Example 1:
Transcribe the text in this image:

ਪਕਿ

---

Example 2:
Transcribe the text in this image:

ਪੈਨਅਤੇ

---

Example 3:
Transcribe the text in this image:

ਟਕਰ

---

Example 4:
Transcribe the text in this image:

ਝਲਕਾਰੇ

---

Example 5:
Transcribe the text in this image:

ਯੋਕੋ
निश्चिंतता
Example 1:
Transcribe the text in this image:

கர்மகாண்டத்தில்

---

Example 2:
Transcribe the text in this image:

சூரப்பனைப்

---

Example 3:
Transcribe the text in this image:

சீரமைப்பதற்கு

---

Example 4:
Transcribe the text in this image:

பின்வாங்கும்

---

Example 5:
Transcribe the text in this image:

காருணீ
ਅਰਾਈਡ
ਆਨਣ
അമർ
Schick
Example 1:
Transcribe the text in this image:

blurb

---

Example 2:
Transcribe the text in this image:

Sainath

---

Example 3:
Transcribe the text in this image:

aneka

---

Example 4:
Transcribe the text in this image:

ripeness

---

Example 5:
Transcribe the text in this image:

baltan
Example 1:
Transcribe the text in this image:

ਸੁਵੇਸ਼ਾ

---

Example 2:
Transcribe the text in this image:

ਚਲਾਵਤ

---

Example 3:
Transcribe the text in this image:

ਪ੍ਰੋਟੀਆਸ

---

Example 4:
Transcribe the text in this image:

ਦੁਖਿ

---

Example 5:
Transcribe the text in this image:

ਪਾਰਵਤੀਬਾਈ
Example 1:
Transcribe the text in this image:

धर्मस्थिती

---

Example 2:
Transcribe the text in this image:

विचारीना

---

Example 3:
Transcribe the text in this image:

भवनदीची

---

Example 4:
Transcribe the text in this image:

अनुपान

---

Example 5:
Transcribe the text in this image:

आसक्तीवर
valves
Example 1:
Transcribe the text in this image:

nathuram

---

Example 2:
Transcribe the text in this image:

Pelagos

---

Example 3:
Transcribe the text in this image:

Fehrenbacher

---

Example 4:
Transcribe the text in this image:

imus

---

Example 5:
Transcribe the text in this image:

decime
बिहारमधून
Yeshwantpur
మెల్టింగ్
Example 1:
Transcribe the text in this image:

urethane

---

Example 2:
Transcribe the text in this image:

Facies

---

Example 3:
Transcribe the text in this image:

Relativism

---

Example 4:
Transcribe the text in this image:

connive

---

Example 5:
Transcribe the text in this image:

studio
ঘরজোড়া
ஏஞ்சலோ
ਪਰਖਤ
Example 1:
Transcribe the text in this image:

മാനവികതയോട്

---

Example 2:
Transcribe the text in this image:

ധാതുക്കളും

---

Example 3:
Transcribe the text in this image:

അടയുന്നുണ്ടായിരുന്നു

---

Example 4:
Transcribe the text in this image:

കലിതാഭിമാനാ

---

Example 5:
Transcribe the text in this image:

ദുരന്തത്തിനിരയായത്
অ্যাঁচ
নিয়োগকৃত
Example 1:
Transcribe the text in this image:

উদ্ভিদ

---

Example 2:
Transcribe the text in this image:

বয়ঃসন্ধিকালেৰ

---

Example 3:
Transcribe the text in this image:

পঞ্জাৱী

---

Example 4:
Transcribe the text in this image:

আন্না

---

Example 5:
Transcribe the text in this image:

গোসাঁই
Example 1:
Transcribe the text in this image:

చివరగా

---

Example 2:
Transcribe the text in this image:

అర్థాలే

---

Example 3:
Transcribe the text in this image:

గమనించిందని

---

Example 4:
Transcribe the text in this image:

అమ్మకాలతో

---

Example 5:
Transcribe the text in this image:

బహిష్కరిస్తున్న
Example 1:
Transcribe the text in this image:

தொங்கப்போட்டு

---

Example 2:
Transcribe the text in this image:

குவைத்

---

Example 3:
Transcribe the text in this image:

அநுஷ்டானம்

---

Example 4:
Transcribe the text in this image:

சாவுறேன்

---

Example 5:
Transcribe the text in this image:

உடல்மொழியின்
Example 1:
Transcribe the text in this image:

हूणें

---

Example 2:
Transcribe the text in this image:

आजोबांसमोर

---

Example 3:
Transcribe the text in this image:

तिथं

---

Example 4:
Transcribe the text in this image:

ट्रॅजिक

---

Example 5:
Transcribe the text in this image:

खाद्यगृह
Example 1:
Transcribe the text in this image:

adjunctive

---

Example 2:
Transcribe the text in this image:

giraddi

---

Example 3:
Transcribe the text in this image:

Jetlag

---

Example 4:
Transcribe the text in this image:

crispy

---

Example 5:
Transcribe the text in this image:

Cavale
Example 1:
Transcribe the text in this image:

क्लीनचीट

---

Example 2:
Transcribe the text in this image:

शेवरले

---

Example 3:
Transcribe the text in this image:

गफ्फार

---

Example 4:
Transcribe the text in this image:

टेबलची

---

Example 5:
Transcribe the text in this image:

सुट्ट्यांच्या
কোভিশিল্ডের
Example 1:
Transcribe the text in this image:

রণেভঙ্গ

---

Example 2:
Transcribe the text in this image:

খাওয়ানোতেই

Instructions for the task: Write the entries out once more, exactly, without dropping a line.

Expected answer:
Example 1:
Transcribe the text in this image:

ਪਕਿ

---

Example 2:
Transcribe the text in this image:

ਪੈਨਅਤੇ

---

Example 3:
Transcribe the text in this image:

ਟਕਰ

---

Example 4:
Transcribe the text in this image:

ਝਲਕਾਰੇ

---

Example 5:
Transcribe the text in this image:

ਯੋਕੋ
निश्चिंतता
Example 1:
Transcribe the text in this image:

கர்மகாண்டத்தில்

---

Example 2:
Transcribe the text in this image:

சூரப்பனைப்

---

Example 3:
Transcribe the text in this image:

சீரமைப்பதற்கு

---

Example 4:
Transcribe the text in this image:

பின்வாங்கும்

---

Example 5:
Transcribe the text in this image:

காருணீ
ਅਰਾਈਡ
ਆਨਣ
അമർ
Schick
Example 1:
Transcribe the text in this image:

blurb

---

Example 2:
Transcribe the text in this image:

Sainath

---

Example 3:
Transcribe the text in this image:

aneka

---

Example 4:
Transcribe the text in this image:

ripeness

---

Example 5:
Transcribe the text in this image:

baltan
Example 1:
Transcribe the text in this image:

ਸੁਵੇਸ਼ਾ

---

Example 2:
Transcribe the text in this image:

ਚਲਾਵਤ

---

Example 3:
Transcribe the text in this image:

ਪ੍ਰੋਟੀਆਸ

---

Example 4:
Transcribe the text in this image:

ਦੁਖਿ

---

Example 5:
Transcribe the text in this image:

ਪਾਰਵਤੀਬਾਈ
Example 1:
Transcribe the text in this image:

धर्मस्थिती

---

Example 2:
Transcribe the text in this image:

विचारीना

---

Example 3:
Transcribe the text in this image:

भवनदीची

---

Example 4:
Transcribe the text in this image:

अनुपान

---

Example 5:
Transcribe the text in this image:

आसक्तीवर
valves
Example 1:
Transcribe the text in this image:

nathuram

---

Example 2:
Transcribe the text in this image:

Pelagos

---

Example 3:
Transcribe the text in this image:

Fehrenbacher

---

Example 4:
Transcribe the text in this image:

imus

---

Example 5:
Transcribe the text in this image:

decime
बिहारमधून
Yeshwantpur
మెల్టింగ్
Example 1:
Transcribe the text in this image:

urethane

---

Example 2:
Transcribe the text in this image:

Facies

---

Example 3:
Transcribe the text in this image:

Relativism

---

Example 4:
Transcribe the text in this image:

connive

---

Example 5:
Transcribe the text in this image:

studio
ঘরজোড়া
ஏஞ்சலோ
ਪਰਖਤ
Example 1:
Transcribe the text in this image:

മാനവികതയോട്

---

Example 2:
Transcribe the text in this image:

ധാതുക്കളും

---

Example 3:
Transcribe the text in this image:

അടയുന്നുണ്ടായിരുന്നു

---

Example 4:
Transcribe the text in this image:

കലിതാഭിമാനാ

---

Example 5:
Transcribe the text in this image:

ദുരന്തത്തിനിരയായത്
অ্যাঁচ
নিয়োগকৃত
Example 1:
Transcribe the text in this image:

উদ্ভিদ

---

Example 2:
Transcribe the text in this image:

বয়ঃসন্ধিকালেৰ

---

Example 3:
Transcribe the text in this image:

পঞ্জাৱী

---

Example 4:
Transcribe the text in this image:

আন্না

---

Example 5:
Transcribe the text in this image:

গোসাঁই
Example 1:
Transcribe the text in this image:

చివరగా

---

Example 2:
Transcribe the text in this image:

అర్థాలే

---

Example 3:
Transcribe the text in this image:

గమనించిందని

---

Example 4:
Transcribe the text in this image:

అమ్మకాలతో

---

Example 5:
Transcribe the text in this image:

బహిష్కరిస్తున్న
Example 1:
Transcribe the text in this image:

தொங்கப்போட்டு

---

Example 2:
Transcribe the text in this image:

குவைத்

---

Example 3:
Transcribe the text in this image:

அநுஷ்டானம்

---

Example 4:
Transcribe the text in this image:

சாவுறேன்

---

Example 5:
Transcribe the text in this image:

உடல்மொழியின்
Example 1:
Transcribe the text in this image:

हूणें

---

Example 2:
Transcribe the text in this image:

आजोबांसमोर

---

Example 3:
Transcribe the text in this image:

तिथं

---

Example 4:
Transcribe the text in this image:

ट्रॅजिक

---

Example 5:
Transcribe the text in this image:

खाद्यगृह
Example 1:
Transcribe the text in this image:

adjunctive

---

Example 2:
Transcribe the text in this image:

giraddi

---

Example 3:
Transcribe the text in this image:

Jetlag

---

Example 4:
Transcribe the text in this image:

crispy

---

Example 5:
Transcribe the text in this image:

Cavale
Example 1:
Transcribe the text in this image:

क्लीनचीट

---

Example 2:
Transcribe the text in this image:

शेवरले

---

Example 3:
Transcribe the text in this image:

गफ्फार

---

Example 4:
Transcribe the text in this image:

टेबलची

---

Example 5:
Transcribe the text in this image:

सुट्ट्यांच्या
কোভিশিল্ডের
Example 1:
Transcribe the text in this image:

রণেভঙ্গ

---

Example 2:
Transcribe the text in this image:

খাওয়ানোতেই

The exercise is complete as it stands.